Leyla was sentenced to 8 ½ years in prison in august 2015, after being in custody since her arrest in July 2014. She was convicted for fraud and tax evasion, and faced treason charges in a separate case. Arif was sentenced on similar charges, and tortured in the notorious prison of the Ministry of National Security.
In late 2015, after nearly 1,5 years in prison, they were both released for their serious health conditions, to the point that doctors feared they would die behind bars. With the treason charges still pending, they had no other option than to leave their home country.
During meetings at the Norwegian Ministry of Foreign Affairs and the Norwegian Parliament, Stortinget, Leyla and Arif’s message was clear: – Do not believe that even though several of the most famous political prisoners have been released, the human rights situation has improved, rather to the contrary. Activists keep being jailed on the most absurd charges.
Leyla is also very concerned about the prevailing impunity for those involved in the brutal repression.
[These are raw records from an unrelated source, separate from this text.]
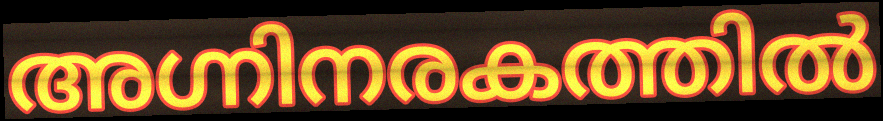
അഗ്നിനരകത്തിൽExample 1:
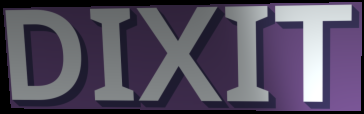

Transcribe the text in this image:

DIXIT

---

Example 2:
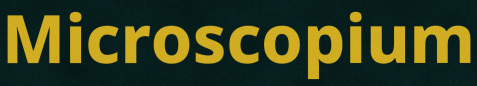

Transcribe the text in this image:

Microscopium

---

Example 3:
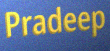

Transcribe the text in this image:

Pradeep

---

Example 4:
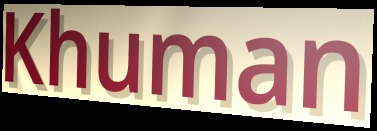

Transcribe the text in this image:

Khuman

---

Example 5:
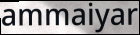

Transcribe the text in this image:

ammaiyar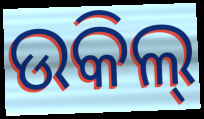
ଉକିଲ୍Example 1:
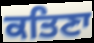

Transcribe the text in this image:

ਕਤਿਣਾ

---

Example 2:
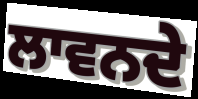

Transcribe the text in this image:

ਲਾਵਨਦੇ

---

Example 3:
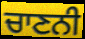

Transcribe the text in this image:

ਚਾਣਨੀ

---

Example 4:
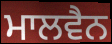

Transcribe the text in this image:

ਮਾਲਵੈਨ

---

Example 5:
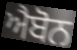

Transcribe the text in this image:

ਐਬੋਨ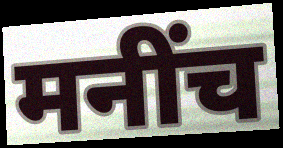
मनींच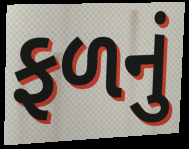
ફળનું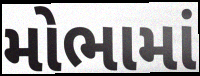
મોભામાં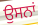
ਉਸਨਾਂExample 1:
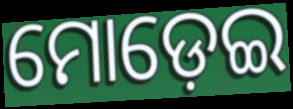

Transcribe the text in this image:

ମୋଡ଼େଇ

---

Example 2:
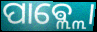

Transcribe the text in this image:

ପାଵ୍ଲ୍ଲୋ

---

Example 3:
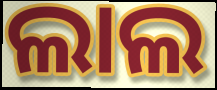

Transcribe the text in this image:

ଲାଲ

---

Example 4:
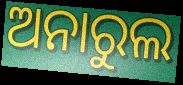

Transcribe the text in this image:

ଅନାରୁଲ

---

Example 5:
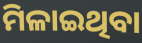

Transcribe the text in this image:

ମିଳାଇଥିବାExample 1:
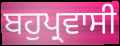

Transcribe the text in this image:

ਬਹੁਪ੍ਰਵਾਸੀ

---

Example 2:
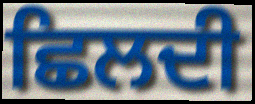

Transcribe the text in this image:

ਛਿਲਦੀ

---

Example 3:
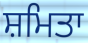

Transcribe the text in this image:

ਸ਼ਮਿਤਾ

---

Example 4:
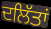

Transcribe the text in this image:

ਦਲਿੱਤਾਂ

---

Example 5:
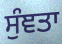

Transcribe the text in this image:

ਸੁੰਞਤਾ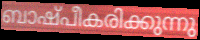
ബാഷ്പീകരിക്കുന്നു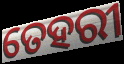
ତେହରୀ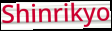
Shinrikyo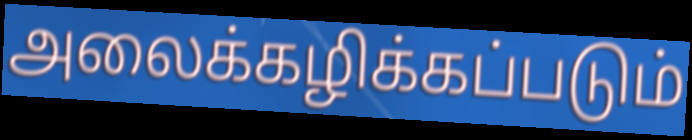
அலைக்கழிக்கப்படும்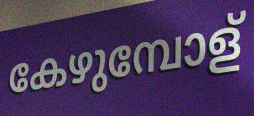
കേഴുമ്പോള്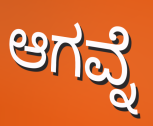
ಆಗವ್ನೆ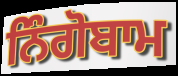
ਨਿੰਗੋਬਾਮ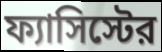
ফ্যাসিস্টের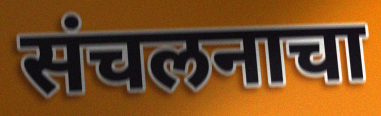
संचलनाचाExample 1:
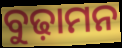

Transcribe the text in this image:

ବୁଢ଼ାମନ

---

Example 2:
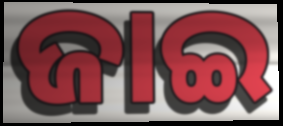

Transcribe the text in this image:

ଜାଇ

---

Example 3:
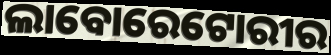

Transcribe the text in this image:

ଲାବୋରେଟୋରୀର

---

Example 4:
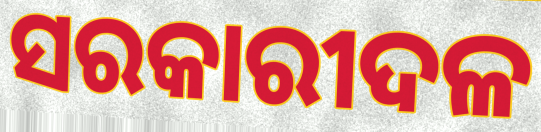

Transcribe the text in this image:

ସରକାରୀଦଳ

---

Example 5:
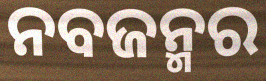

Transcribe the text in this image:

ନବଜନ୍ମର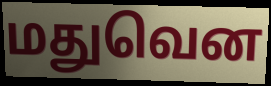
மதுவெனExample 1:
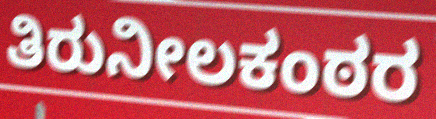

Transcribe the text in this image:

ತಿರುನೀಲಕಂಠರ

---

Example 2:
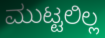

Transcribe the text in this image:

ಮುಟ್ಟಲಿಲ್ಲ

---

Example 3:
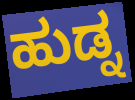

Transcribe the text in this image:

ಹುಡ್ನ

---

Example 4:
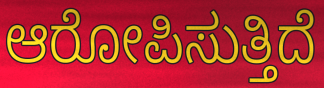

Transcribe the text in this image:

ಆರೋಪಿಸುತ್ತಿದೆ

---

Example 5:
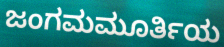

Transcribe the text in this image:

ಜಂಗಮಮೂರ್ತಿಯ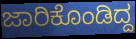
ಜಾರಿಕೊಂಡಿದ್ದ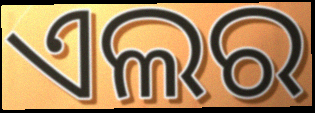
ଏଲର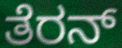
ತೆರನ್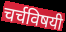
चर्चविषयी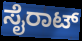
ಸೈರಾಟ್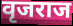
वृजराजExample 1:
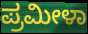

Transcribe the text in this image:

ಪ್ರಮೀಳಾ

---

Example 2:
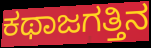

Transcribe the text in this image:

ಕಥಾಜಗತ್ತಿನ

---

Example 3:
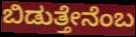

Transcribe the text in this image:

ಬಿಡುತ್ತೇನೆಂಬ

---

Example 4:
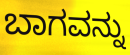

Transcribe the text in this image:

ಬಾಗವನ್ನು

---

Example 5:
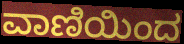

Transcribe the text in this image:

ವಾಣಿಯಿಂದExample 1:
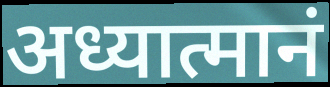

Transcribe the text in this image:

अध्यात्मानं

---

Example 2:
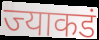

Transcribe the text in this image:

ज्याकडं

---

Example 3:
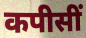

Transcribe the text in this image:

कपीसीं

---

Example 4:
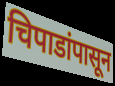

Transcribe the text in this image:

चिपाडांपासून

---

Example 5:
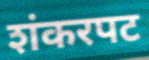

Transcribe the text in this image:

शंकरपटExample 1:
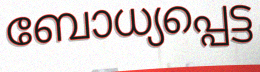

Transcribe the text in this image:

ബോധ്യപ്പെട്ട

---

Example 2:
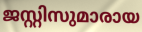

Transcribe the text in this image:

ജസ്റ്റിസുമാരായ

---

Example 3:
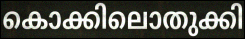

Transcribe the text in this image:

കൊക്കിലൊതുക്കി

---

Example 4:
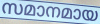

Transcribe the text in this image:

സമാനമായ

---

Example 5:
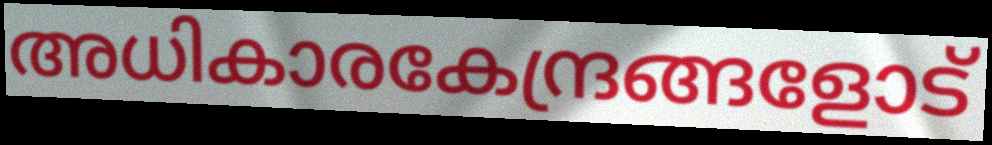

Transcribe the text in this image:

Those who construct the criminal cases, commit torture and sentence innocent activists to long prison terms are being promoted, not punished. –We should put them on lists and ensure that they are deprived of the possibility to get a visa to Schengen countries, and have bank accounts frozen, in the pattern of the US Magnitski Act targeting Russian whistle blower Sergey Magnitski’s perpetrators.
-After the regime crushed possible dissent within the military on the mid-nineties, the political opposition parties in the next decade, and NGOs, journalists and youth activists the past five years, now the turn has come to peaceful, Muslim leaders, Lyla Yunus said.
Azerbaijani people, having lost confidence in Western democratic values after feeling abandoned by Europe in exchange for their need for oil and gas, turned to the mosques. –This is something new in our society; that the mosques became the meeting places for discussion of society. – Now, peaceful religious leaders and activists are filling the lists of political prisoners in Azerbaijan. They have nothing to do with Islamic extremism, although there of course have been cases of ISIS-fighters also from Azerbaijan.
Leyla and Arif were also talking about growing discontent all over the country. –There are regular protests in the provinces, Arif said. –These are social protests first of all, people who see a sharp decrease in their living conditions after a similarily sharp fall of the income from oil and gas. We would not be surprised to see that the next major popular unrest will come from Muslim, Post-Soviet countries.